- _Written instruction 1_
Name every occupation given for the subject in the Sam Dede biography.

- _Selected text_
- Born: Samuel Dedetoku 17 November 1965 (age 60) Lagos
- Education: Government Comprehensive Secondary School
- Alma mater: University of Port Harcourt
- Occupations: Film director, actor, lecturer, politician, television personality
- Years active: 1995–present
- Spouse: Tammy Sam-Dede (m. 2001)
- Awards: Africa Movie Academy Award for Best Actor in a Supporting Role

= Sam Dede =

Nigerian filmmaker and lecturer (born 1965)

Samuel Dedetoku, popularly known by his stage name Sam Dede (born 17 November 1965), is a Nigerian veteran actor, director, politician and lecturer. Sam Dede, as he is widely known in movies, studied Theatre Arts at the University of Port Harcourt.

== Biography ==
Sam Dede was born on 17 November 1965 in Lagos and moved to Sapele.

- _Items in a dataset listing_

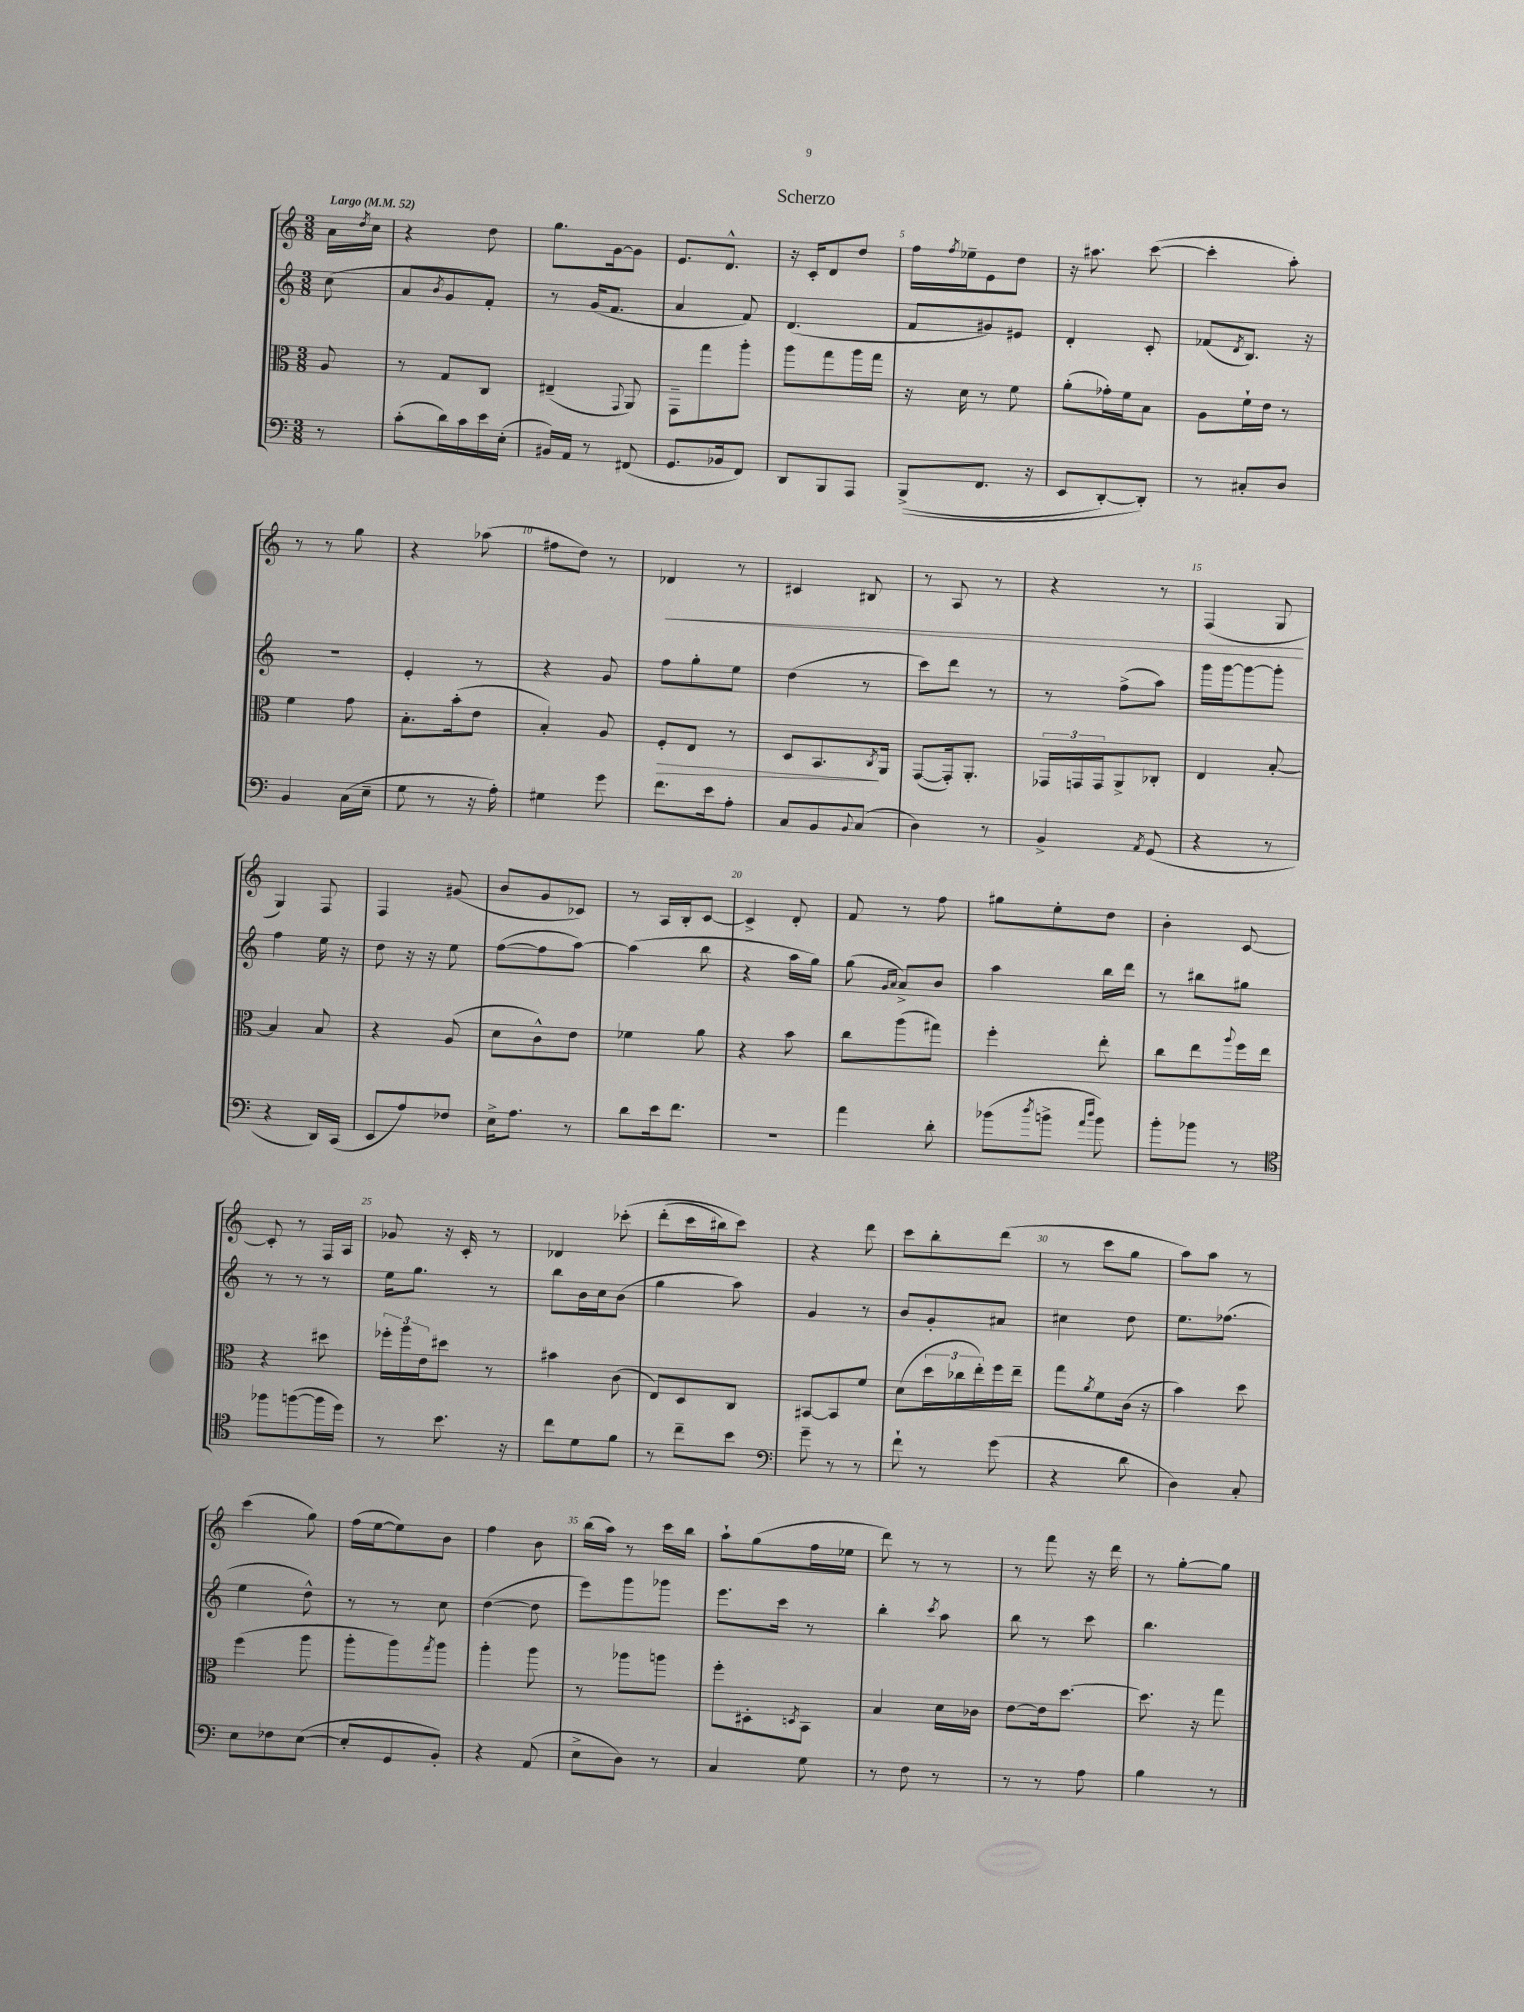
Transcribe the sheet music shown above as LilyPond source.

\header { title = "Scherzo" }
<<
\new StaffGroup <<
\new Staff = "s0" {
    \clef treble \key c \major \numericTimeSignature \time 3/8 \partial 8 \tempo "Largo" 4 = 52
    a'16 \acciaccatura { d''8 } c''16 |
    r4 d''8 |
    g''8. g'16~ g'8 |
    e'8. d'8.-^ |
    r16 c'16-. d'8 d''8 |
    f''16 \acciaccatura { f''8 } ees''16-- e'8 d''8 |
    r16 ais''8. c'''8~( |
    c'''4-. a''8-.) |
    r8 r8 g''8 |
    r4 aes''8( |
    fis''8 d''8) r8 |
    des'4\< r8 |
    cis'4 bis8 |
    r8 a8 r8 |
    r4 r8 |
    f4( g8\! |
    g4) f8 |
    f4 gis'8( |
    b'8 g'8 ces'8) |
    r8 a16 b16-. c'8~ |
    c'4-> d'8-. |
    f'8 r8 f''8 |
    gis''8 e''8-. d''8 |
    b'4-. c'8~ |
    c'8-. r8 f16 a16 |
    ges'8 r16 c'16-. r8 |
    des'4 ces'''8-.\( |
    d'''8-.( c'''16 bis''16) c'''8\) |
    r4 d'''8 |
    c'''8 b''8-. d'''8( |
    r8 c'''8 g''8 |
    a''8) a''8 r8 |
    c'''4( g''8) |
    f''16( e''16~ e''8) b'8 |
    f''4 b'8 |
    b''16( a''16) r8 c'''16 b''16 |
    a''8-! g''8( f''16 ees''16 |
    d'''8) r8 r8 |
    r8 f'''8 r16 d'''16 |
    r8 g''8~-. g''8 \bar "|." |
}
\new Staff = "s1" {
    \clef treble \key c \major \numericTimeSignature \time 3/8 \partial 8
    c''8( |
    a'8 \acciaccatura { b'8 } g'8 f'8-.) |
    r8 g'16( f'8. |
    a'4 f'8) |
    d'4.( |
    f'8 gis'8) eis'8 |
    d'4-. c'8-. |
    fes'8( \acciaccatura { d'8 } b8.) r16 |
    R4. |
    e'4-. r8 |
    r4 g'8 |
    f''8 g''8-. e''8 |
    d''4( r8 |
    c'''8) d'''8 r8 |
    r8 f''8->( a''8) |
    g'''16 g'''16~ g'''8~ g'''8-. |
    f''4 e''16 r16 |
    d''8 r16 r16 e''8 |
    f''8~( f''8 a''8~) |
    a''4( b''8 |
    r4 a''16 g''16) |
    g''8( \grace { g'16 a'16 } a'8->) b'8 |
    a''4 b''16 d'''16 |
    r8 bis''8 gis''8 |
    r8 r8 r8 |
    e''16 g''8. r8 |
    b''8 b'16 c''16 b'8( |
    g''4 a''8) |
    g'4 r8 |
    b'8 g'8-. ais'8 |
    cis''4 d''8 |
    e''8. fes''8.( |
    e''4 d''8-^) |
    r8 r8 c''8 |
    d''4~( d''8 |
    e'''8) g'''8 ges'''8 |
    e'''8. c'''16 r8 |
    b''4-. \acciaccatura { c'''8 } a''8 |
    b''8 r8 c'''8 |
    b''4. \bar "|." |
}
\new Staff = "s2" {
    \clef alto \key c \major \numericTimeSignature \time 3/8 \partial 8
    a8 |
    r8 g8 c8 |
    eis4--( \appoggiatura { g,8 } a,8) |
    g,8-- g''8 a''8-. |
    a''8 g''8 a''16 g''16 |
    r16 d'16 r8 f'8 |
    a'8-.( ges'16-.) f'16 b8 |
    a8 f'16-! e'16 r8 |
    f'4 g'8 |
    b8.-. b'16-.( e'8 |
    b4-.) a8 |
    f8-.\> e8 r8 |
    d8 b,8.\! \acciaccatura { c8 } a,16 |
    g,8~( g,16-.) a,8.-. |
    \tuplet 3/2 { ges,16 g,16 g,16 } a,8-> ces8-. |
    e4 b8~-. |
    b4 b8 |
    r4 a8( |
    d'8 c'8-^) e'8 |
    fes'4 a'8 |
    r4 b'8 |
    c''8 a''8( gis''8) |
    f''4-. e''8-. |
    c''8 e''8 \appoggiatura { a''8 } f''16 e''16 |
    r4 dis''8 |
    \tuplet 3/2 { fes''16-. a''16 e'16 } dis''8 r8 |
    bis'4 c'8( |
    e8) d8 c8 |
    bis,8~ bis,8 f'8 |
    d'8( \tuplet 3/2 { d''16 ces''16 e''16-.) } f''16 e''16-- |
    g''8 \acciaccatura { a'8 } f'8 c'16( r16 |
    b'4) d''8 |
    f''4( a''8 |
    a''8-. a''8) \acciaccatura { g''8 } a''8 |
    a''4-. a''8 |
    r8 aes''8 a''8 |
    f''8-. dis8-. \acciaccatura { d8 } b,8 |
    b4 d'16 ces'16 |
    e'8~ e'16 d''8.~ |
    d''8. r16 g''8 \bar "|." |
}
\new Staff = "s3" {
    \clef bass \key c \major \numericTimeSignature \time 3/8 \partial 8
    r8 |
    c'8-.( d'16) c'16 e'16 e16-.( |
    bis,16) a,16 r8 fis,8( |
    g,8. bes,16 f,8) |
    d,8 b,,8 a,,8 |
    b,,8->(\( f,8. r16 |
    e,8 d,8~-.) d,8-.\) |
    r8 cis8-. d8 |
    b,4 c16( e16-- |
    g8 r8 r16 a16-.) |
    gis4 g'8 |
    f'8. e'16 a8-. |
    c8 b,8 \appoggiatura { b,8 } c8( |
    d4) r8 |
    b,4-> \acciaccatura { a,8 } g,8( |
    r4 r8 |
    r4 d,16) c,16( |
    e,8 a8) fes8 |
    e16-> a8. r8 |
    d'8 e'16 f'8. |
    R4. |
    a'4 d'8-. |
    bes'8( \acciaccatura { d''8 } b'8-> \grace { a'16 d''16 } b'8) |
    b'8-. bes'8 r8 |
    \clef tenor fes''8 f''8~( f''16 d''16) |
    r8 b'8. r16 |
    c''8 d'8 f'8 |
    r8 c''8-- b'8 |
    \clef bass g'8-- r8 r8 |
    f'8-! r8 g'8( |
    r4 d'8 |
    d4) c8-. |
    e8 fes8 e8~( |
    e8-. g,8 b,8-.) |
    r4 a,8( |
    e8-> d8) r8 |
    c4 g8 |
    r8 f8 r8 |
    r8 r8 a8 |
    b4 r8 \bar "|." |
}
>>
>>
\layout { \context { \Score \override BarNumber.break-visibility = ##(#f #t #t) barNumberVisibility = #(every-nth-bar-number-visible 5) } }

- _Written instruction 2_
Find each line of the listing that contains the string "time", matching case exactly, and copy those lines.

- _Finished answer 1_
Film director, actor, lecturer, politician, television personality

- _Finished answer 2_
    \clef treble \key c \major \numericTimeSignature \time 3/8 \partial 8 \tempo "Largo" 4 = 52
    \clef treble \key c \major \numericTimeSignature \time 3/8 \partial 8
    \clef alto \key c \major \numericTimeSignature \time 3/8 \partial 8
    \clef bass \key c \major \numericTimeSignature \time 3/8 \partial 8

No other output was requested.